On July 10, 2011, News of the World printed their final edition after a 168-year run.  News of the World was the biggest-selling English language newspaper in the world with sales averaging almost 3 million copies per week.  This abrupt folding of such an enormous publication came as a shock and left over 200 people unemployed.  However, the paper has little choice but to shutter, as it was under extreme duress due to the widespread phone hacking and corruption allegations leveled against it.

According to the BBC, the newspaper gathered information for their articles by listening to people’s mobile phone voicemail messages.  While the phone hacking allegations are the most prevalent, there are additional allegations that the newspaper procured information by paying police and colluding with politicians to gain unauthorized access to classified information.

There were numerous people targeted by this phone hacking scandal, which was found to have ultimately gone on for years.  Celebrities, politicians and even members of the British Royal Family were targeted.  The News of the World endured several years of these allegations in spite of countless lawsuits and resulting settlements.

However, it was revealed that in early July of 2011, News of the World reporters were not only using this phone hacking to tap the telephone lines of public figures, but rather was also hacking the phones of murder victims and their relatives, the relatives of deceased British soldiers and the phones of those who died in the 7/7 London bombings.   This discovery caused widespread public outrage which led to advertiser boycotts and the rapid closing of the News of the World.

News of the World has been accused of hiring private investigators to hack into both the voicemail and physical phone interface of the above-mentioned phone victims.  Reporters were able to see emails, text messages, voice mails and even photos and information stored on the phone through this mobile phone hacking.  Journalists used this information to publish “scoop” stories from the information they had discovered from the cell phones.

The News of the World phone hacking scandal might currently be the most popular telecommunications scandal to date, but it is certainly not the first.  There are many threats to phone security, especially mobile phone security.  From malware and spyware to phishing and premium billing, there are many ways in which people can be prayed upon when utilizing their phones.

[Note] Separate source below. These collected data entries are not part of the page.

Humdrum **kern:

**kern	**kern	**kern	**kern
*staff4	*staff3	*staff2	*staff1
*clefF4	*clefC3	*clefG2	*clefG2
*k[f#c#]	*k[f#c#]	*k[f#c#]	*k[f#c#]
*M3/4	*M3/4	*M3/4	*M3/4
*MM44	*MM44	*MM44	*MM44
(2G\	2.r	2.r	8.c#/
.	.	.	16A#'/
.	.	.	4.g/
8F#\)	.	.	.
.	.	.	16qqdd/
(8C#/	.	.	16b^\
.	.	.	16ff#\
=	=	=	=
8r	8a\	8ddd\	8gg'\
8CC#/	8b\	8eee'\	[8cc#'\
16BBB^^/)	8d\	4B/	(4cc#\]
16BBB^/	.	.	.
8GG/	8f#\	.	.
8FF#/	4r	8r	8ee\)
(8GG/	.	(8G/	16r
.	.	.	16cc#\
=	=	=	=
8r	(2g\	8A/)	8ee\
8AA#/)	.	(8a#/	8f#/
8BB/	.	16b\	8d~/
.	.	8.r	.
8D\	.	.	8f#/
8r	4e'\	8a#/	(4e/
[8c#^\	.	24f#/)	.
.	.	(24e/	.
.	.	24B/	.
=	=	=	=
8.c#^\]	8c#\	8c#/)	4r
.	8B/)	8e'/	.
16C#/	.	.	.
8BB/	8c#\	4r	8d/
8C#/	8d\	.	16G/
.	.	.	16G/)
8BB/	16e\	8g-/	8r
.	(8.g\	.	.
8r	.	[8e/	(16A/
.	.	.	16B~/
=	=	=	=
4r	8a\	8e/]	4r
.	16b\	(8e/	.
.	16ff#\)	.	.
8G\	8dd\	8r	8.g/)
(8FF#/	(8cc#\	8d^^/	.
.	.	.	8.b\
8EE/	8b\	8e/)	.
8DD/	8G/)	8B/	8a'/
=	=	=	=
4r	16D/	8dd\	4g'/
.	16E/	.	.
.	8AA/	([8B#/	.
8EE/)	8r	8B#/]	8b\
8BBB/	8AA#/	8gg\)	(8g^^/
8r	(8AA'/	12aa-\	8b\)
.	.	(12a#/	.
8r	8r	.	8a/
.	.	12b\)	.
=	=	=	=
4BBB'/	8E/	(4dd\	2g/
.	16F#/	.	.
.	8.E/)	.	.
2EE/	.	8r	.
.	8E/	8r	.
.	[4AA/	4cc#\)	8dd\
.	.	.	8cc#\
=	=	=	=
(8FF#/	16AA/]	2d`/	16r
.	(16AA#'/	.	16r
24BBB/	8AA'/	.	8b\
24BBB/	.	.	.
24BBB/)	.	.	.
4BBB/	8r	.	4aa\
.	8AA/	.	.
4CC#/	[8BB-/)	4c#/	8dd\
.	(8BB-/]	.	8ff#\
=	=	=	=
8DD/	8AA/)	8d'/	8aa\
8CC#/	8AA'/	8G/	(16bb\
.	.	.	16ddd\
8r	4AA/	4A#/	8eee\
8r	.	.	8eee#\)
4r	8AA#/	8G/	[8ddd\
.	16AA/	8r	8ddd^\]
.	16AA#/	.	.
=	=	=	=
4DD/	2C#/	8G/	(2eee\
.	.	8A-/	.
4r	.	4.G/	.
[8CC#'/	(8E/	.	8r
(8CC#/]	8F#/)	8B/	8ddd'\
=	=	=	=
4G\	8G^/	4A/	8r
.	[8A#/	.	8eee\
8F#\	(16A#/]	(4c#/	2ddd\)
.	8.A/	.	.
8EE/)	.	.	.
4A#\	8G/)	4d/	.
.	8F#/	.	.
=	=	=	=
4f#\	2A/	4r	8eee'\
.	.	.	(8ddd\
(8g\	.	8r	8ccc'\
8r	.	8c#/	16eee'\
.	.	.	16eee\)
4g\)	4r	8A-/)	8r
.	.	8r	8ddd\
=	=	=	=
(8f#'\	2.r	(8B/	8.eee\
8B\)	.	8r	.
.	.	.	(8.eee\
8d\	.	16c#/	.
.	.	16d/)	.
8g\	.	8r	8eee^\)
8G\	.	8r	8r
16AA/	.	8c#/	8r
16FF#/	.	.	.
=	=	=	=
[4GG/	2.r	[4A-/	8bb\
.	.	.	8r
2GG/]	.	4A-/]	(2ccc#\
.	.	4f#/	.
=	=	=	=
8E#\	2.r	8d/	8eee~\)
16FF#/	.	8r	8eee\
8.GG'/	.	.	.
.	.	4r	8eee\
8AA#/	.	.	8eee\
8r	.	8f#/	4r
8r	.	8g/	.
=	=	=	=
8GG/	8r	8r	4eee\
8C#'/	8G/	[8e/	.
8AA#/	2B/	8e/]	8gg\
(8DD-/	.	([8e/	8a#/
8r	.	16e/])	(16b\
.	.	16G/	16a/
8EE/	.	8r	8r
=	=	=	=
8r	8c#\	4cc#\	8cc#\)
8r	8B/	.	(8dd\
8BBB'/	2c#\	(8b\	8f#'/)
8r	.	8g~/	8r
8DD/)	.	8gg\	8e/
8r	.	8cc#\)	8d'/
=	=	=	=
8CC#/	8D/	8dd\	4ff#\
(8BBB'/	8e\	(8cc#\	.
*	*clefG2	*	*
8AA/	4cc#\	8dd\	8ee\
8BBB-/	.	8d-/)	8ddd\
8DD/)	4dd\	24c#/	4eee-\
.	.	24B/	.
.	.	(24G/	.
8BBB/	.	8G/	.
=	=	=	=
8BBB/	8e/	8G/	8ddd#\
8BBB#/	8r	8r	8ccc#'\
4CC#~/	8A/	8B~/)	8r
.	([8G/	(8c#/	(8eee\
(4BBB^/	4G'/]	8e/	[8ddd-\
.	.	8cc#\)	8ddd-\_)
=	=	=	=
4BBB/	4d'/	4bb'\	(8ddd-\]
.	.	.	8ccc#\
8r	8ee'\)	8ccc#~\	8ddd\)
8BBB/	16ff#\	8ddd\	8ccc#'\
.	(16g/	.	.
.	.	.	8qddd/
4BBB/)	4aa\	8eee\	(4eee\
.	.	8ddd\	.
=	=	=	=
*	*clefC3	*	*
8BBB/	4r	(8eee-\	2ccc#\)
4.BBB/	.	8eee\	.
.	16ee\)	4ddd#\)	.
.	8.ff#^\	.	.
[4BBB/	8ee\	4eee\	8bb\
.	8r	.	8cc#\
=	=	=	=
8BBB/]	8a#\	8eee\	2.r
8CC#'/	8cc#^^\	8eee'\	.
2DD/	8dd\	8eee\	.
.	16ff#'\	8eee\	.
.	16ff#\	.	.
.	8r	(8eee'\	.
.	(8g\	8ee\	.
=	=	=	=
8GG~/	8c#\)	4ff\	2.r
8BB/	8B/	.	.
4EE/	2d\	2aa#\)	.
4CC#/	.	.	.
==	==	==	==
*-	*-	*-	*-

An interactive voice response system equipped with the proper speech recognition technology could go far to offer security.  All data passed through phone lines is either stored onsite with the customer or offsite at hosted data centers.  Users could program IVR systems to only perform certain functions when they were commanded to by a certain voice.  Voice and speech recognition technology would come in infinitely handy in this type of scenario, as users could rest assured that their voicemails, text messages and emails could only be read by them and them alone.

IVRs are built to offer this type of high-level security, as they store data from some of the most top-secret companies in the world.    For those looking into telephonic security precautions, IVR is the way to go.